__Task prompt__
Pick out and copy every line below that has the word "center".
START Stored data
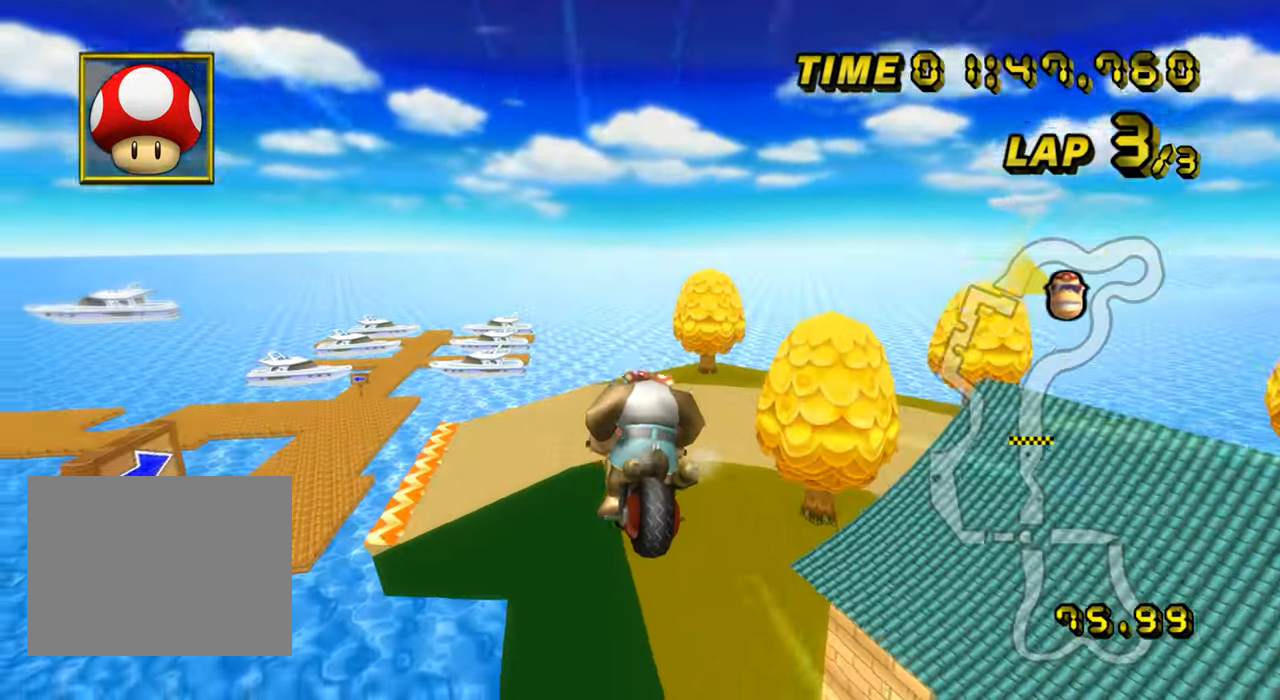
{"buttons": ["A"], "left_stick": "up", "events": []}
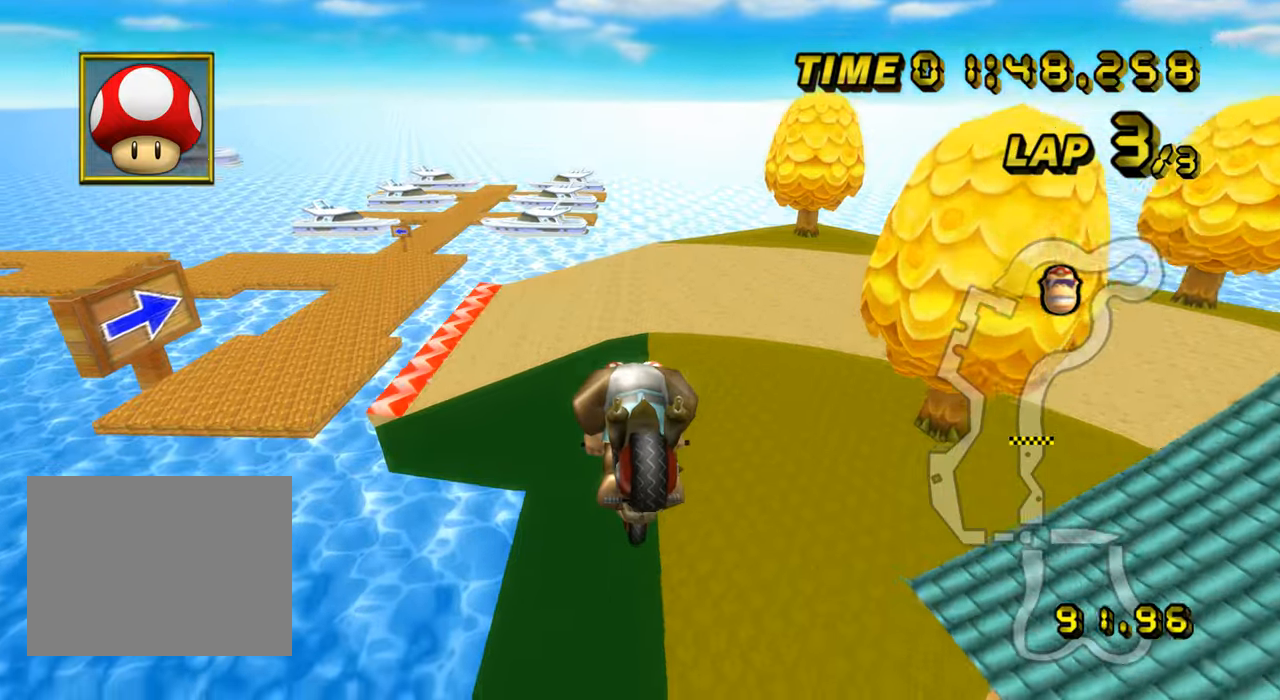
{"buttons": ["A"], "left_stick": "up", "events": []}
END Stored data
START Stored data
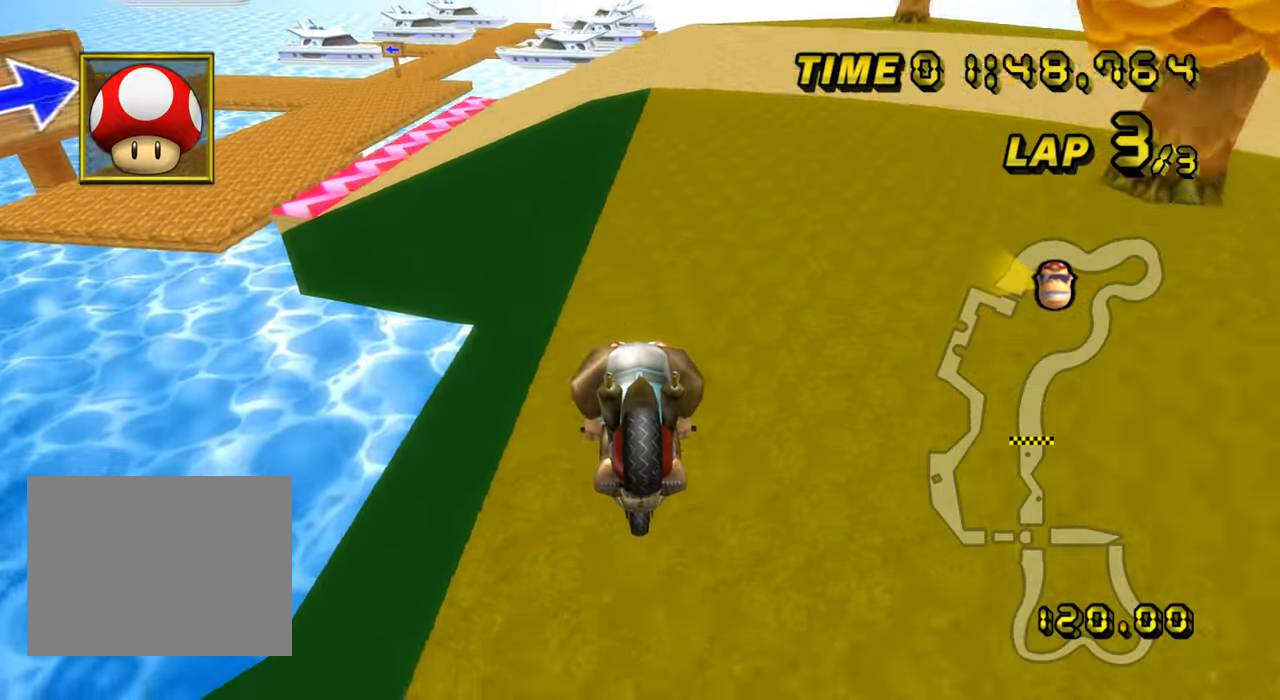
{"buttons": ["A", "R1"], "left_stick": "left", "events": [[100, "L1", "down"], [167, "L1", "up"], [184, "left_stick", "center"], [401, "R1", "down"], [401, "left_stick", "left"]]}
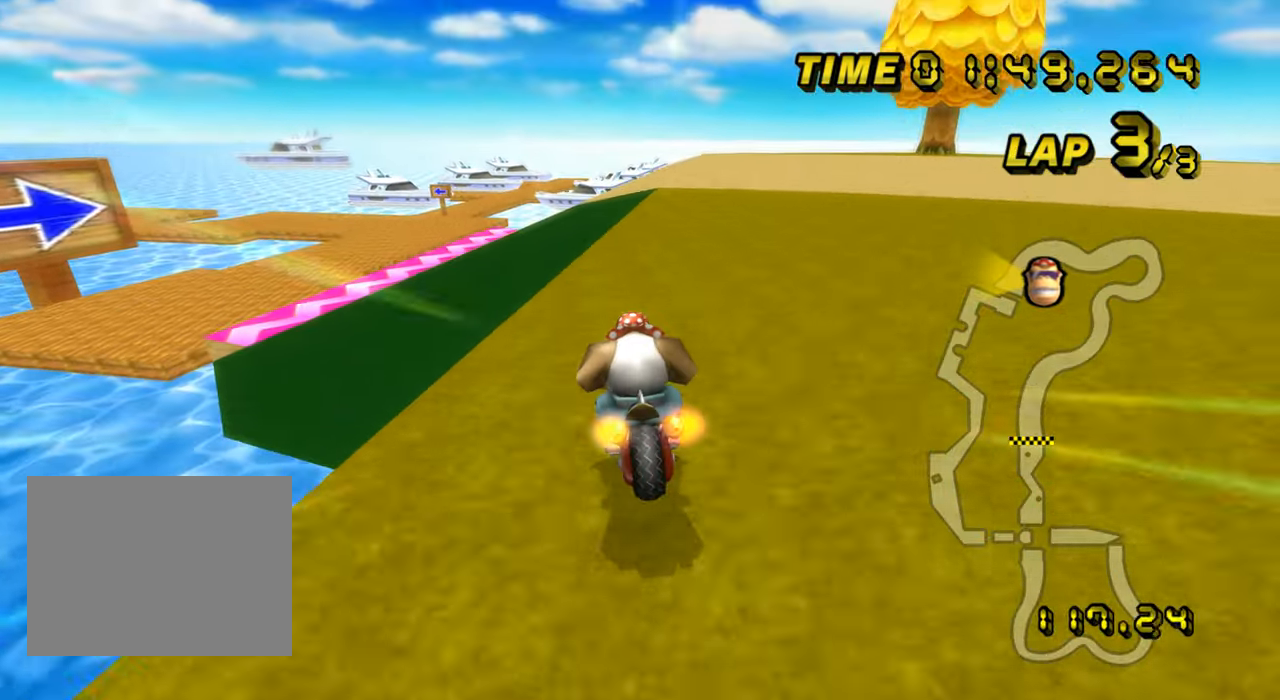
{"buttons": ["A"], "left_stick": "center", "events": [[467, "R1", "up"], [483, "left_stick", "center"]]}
END Stored data
START Stored data
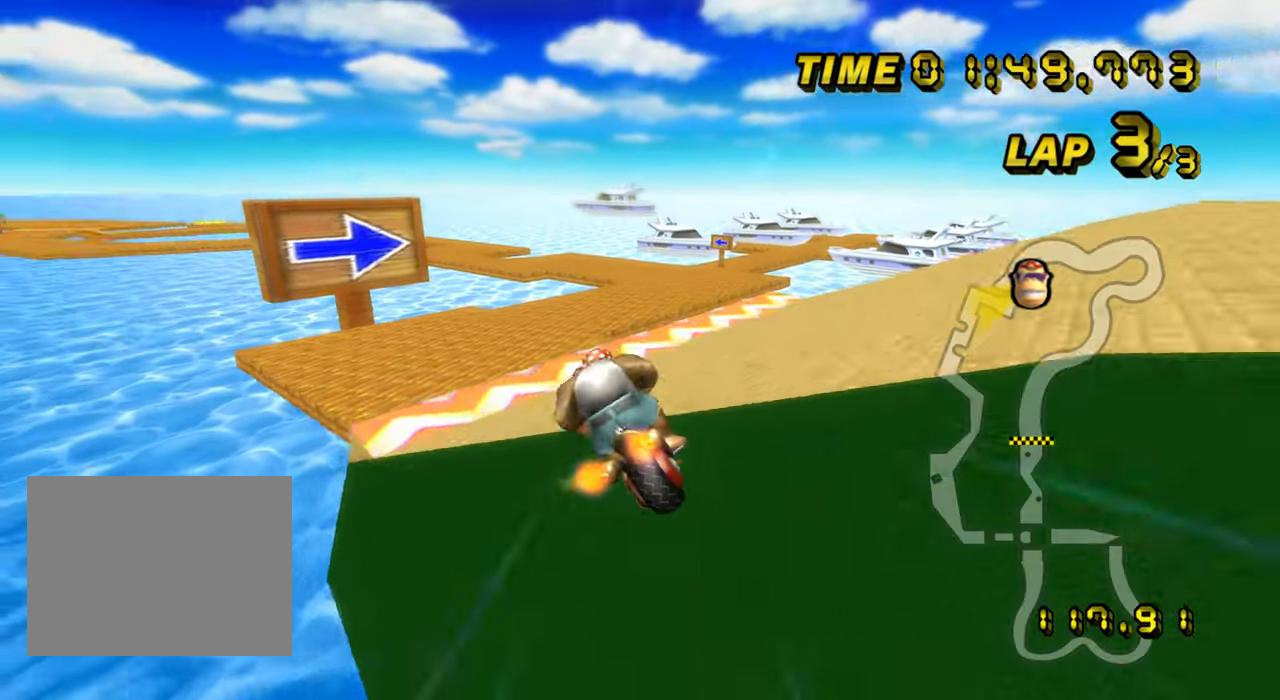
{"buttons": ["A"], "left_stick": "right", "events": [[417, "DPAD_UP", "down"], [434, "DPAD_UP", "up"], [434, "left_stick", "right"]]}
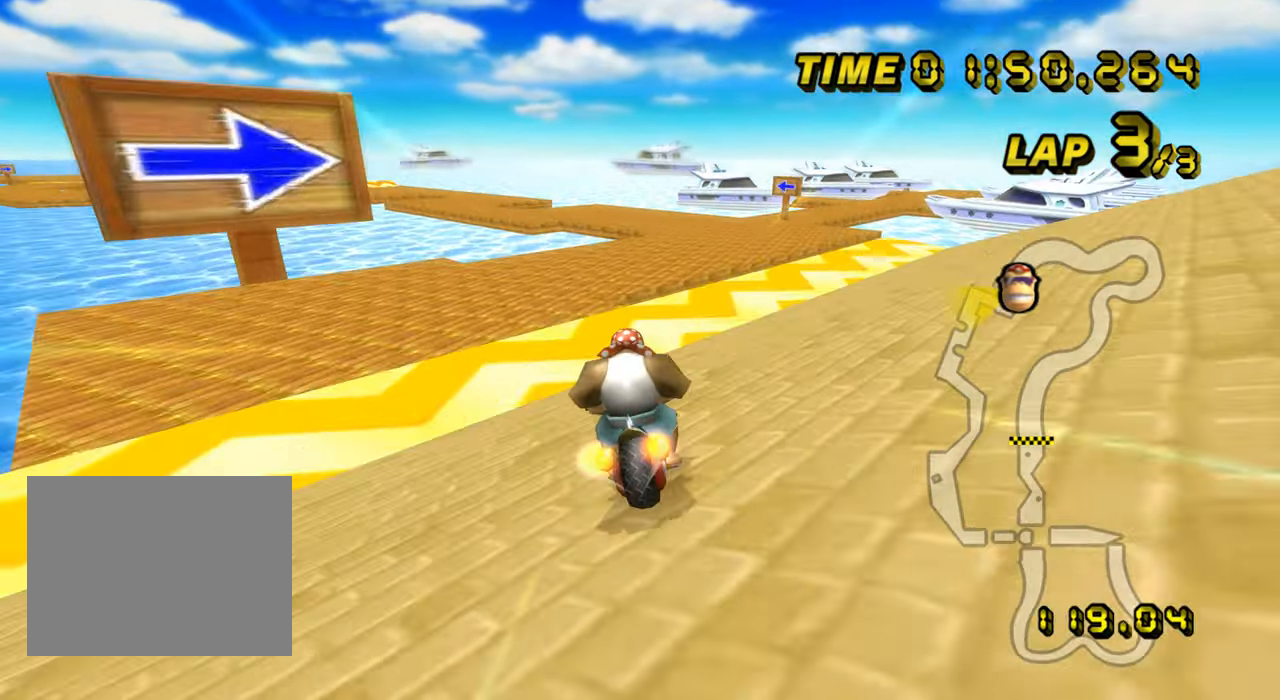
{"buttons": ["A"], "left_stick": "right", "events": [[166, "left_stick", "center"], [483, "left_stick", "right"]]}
END Stored data
__Written response__
{"buttons": ["A", "R1"], "left_stick": "left", "events": [[100, "L1", "down"], [167, "L1", "up"], [184, "left_stick", "center"], [401, "R1", "down"], [401, "left_stick", "left"]]}
{"buttons": ["A"], "left_stick": "center", "events": [[467, "R1", "up"], [483, "left_stick", "center"]]}
{"buttons": ["A"], "left_stick": "right", "events": [[166, "left_stick", "center"], [483, "left_stick", "right"]]}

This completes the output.